START Task data

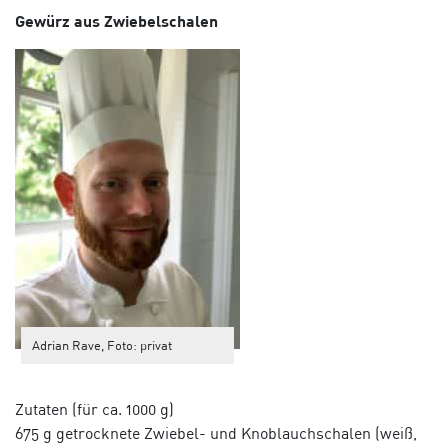
Gewürz aus Zwiebelschale
n
Adrian Rave,
Foto: privat
Zutaten (für ca. 1000 g)
675 g getrocknete Zwiebel- und Knoblauchschalen (weiß,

END Task data

_What the exercise asks_. Write all the lines above out again exactly, minus the images.

_Result of the exercise_.
Gewürz aus Zwiebelschale
n
Adrian Rave,
Foto: privat
Zutaten (für ca. 1000 g)
675 g getrocknete Zwiebel- und Knoblauchschalen (weiß,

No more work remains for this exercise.